EXERCISE DATA:
------------------------------------------------

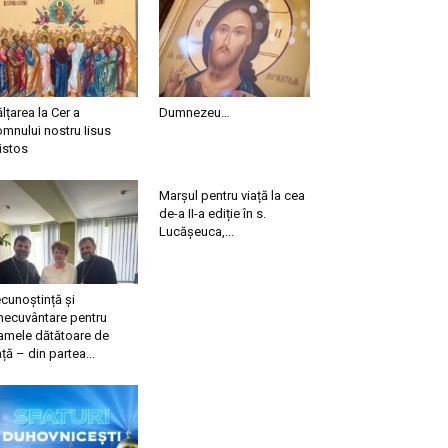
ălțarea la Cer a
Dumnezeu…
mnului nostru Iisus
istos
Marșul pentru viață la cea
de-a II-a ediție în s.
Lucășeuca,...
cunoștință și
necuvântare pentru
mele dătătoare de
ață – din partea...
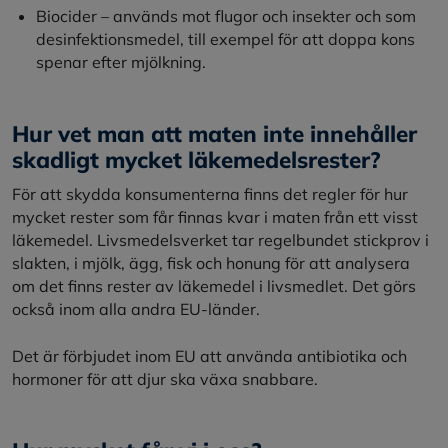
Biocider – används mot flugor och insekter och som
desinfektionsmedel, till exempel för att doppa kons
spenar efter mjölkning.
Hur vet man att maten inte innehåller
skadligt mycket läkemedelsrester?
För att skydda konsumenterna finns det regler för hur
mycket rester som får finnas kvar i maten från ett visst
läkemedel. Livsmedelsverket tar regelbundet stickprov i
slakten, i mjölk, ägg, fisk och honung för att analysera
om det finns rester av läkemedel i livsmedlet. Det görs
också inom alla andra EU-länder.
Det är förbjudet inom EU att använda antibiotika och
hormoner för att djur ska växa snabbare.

------------------------------------------------

PROBLEM: Search the data above for the word "mycket", then gather each line in which it appears.

WRITTEN RESPONSE:
skadligt mycket läkemedelsrester?
mycket rester som får finnas kvar i maten från ett visst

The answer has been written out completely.